The game was only a few minutes old when Seamus Coleman lifted the ball into Tottenham’s area. As it dropped Richarlison pulled back his favoured left foot, swung and, to joyful cheers from the home support, missed completely. And that, right there, was the night in a nutshell: glum for one side, glee for the other.
Frank Lampard’s decisions to bring on first the Ukrainian Vitalii Mykolenko and then the former Tottenham midfielder Dele Alli were greeted with the unique generosity of a crowd that cheered five unanswered home goals, and that was as positive as the evening got for a coach whose three away games at Everton have now been lost by an aggregate score of 10-1. In all they have not won a Premier League away game since August, part of a run of three wins in their first four since revealed to be the falsest of dawns. By the time they get another chance it will be April.
Spurs scored five goals and against opponents whose fragile confidence was swiftly shredded two players who did not get on the scoresheet, Dejan Kulusevski and Matt Doherty, were outstanding.
Everton were bright enough in the opening exchanges, snapping into challenges and denying the home side space as they tried to play out of defence. The problem was that they seemed much less motivated when it came to denying Spurs space to play into theirs.
Tottenham were excellent, with Kulusevski providing a lesser goal threat than Harry Kane and Son Heung-min but offering real creativity both with crosses and through-balls. Spurs had not won consecutive league games since early December.
Now they return to Manchester, where they beat City last month, to face United on Saturday having won three out of four and with a Champions League place once again a realistic target.
Kane took his individual record against Everton to 13 goals in 14 league games with a brace – a feat he has now achieved in six of his last nine appearances against these opponents in this competition. The stadium announcer charitably credited him with the opener as well, even as the striker’s celebration made it obvious he had no hand in it. When Ben Davies slightly overhit a pass down the left both Coleman and Mason Holgate visibly relaxed, but Ryan Sessegnon caught up with it and speared it into the six-yard box, where it flew into the net off Michael Keane’s knee.
Three minutes later Kulusevski drew Holgate, prodded the ball through to Son, and the South Korean’s low shot squirmed under the dive of Jordan Pickford, who will remember neither his 200th Premier League appearance nor his 28th birthday with any fondness, despite making several fine saves and rescuing his side from outright humiliation.
Doherty revelled throughout in his freedom not just to come forward but to come infield, and despite spending most of the night on Tottenham’s right he provided some of the game’s finest creative passes from central areas.

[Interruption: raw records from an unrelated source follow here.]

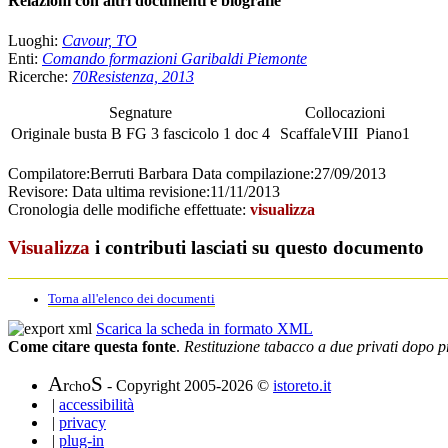
Relazioni con altri documenti e biografie
Luoghi:
Cavour, TO
Enti:
Comando formazioni Garibaldi Piemonte
Ricerche:
70Resistenza, 2013
Segnature
Collocazioni
Originale
busta
B FG 3
fascicolo
1 doc 4
Scaffale
VIII
Piano
1
Compilatore:
Berruti Barbara
Data compilazione:
27/09/2013
Revisore:
Data ultima revisione:
11/11/2013
Cronologia delle modifiche effettuate:
visualizza
Visualizza
i contributi lasciati su questo documento
Torna all'elenco dei documenti
Scarica la scheda in formato XML
Come citare questa fonte
.
Restituzione tabacco a due privati dopo p
A
S
r
o
- Copyright 2005-2026 ©
istoreto.it
ch
|
accessibilità
|
privacy
|
plug-in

It was with one of these that he released Son down the left in the 28th minute, only for Pickford to save his shot and Kane to volley the rebound wide. A few minutes later the Irishman blasted at Pickford from Son’s pass, and then he produced a splendid first-time defence-splitting pass to send Kane clear to extend Spurs’ lead at the interval to three.
At this stage Everton’s chances, such as they were, relied on Lampard masterminding a stunning half-time transformation. Just 45 seconds after the restart Spurs scored their fourth. Sergio Reguilón had only just come on, replacing the injured Sessegnon, and his first task was to run entirely unnoticed onto Kulusevski’s low cross and pass it into the net.
In the 53rd minute Dominic Calvert-Lewin had the visitors’ only noteworthy shot of the night, a low effort that ran across goal and wide.
Perhaps this, finally, was the first green shoot of an Everton recovery? Absolutely nobody held their breath though, but if they had it might have lasted through two decent Spurs chances and a fifth goal, all of which came within the next 90 seconds of the match.
First Son’s shot hit Jarrad Branthwaite, another half-time substitute – having declared himself able to play despite illness. Keane endured a miserable 45 minutes at the heart of an overrun defence, capped by taking a vicious Holgate clearance full in the head, and understandably changed his mind – then Eric Dier headed over, and finally Everton gave the ball away midway into their own half, Doherty crossed and Kane scored with a beautifully measured left-foot volley.
Spurs created a few more chances, Steven Bergwijn shooting at Pickford after Kulusevski played him in, and Davinson Sanchez heading narrowly wide from Reguilón’s free-kick, but they had already turned the evening into a procession at Everton’s expense.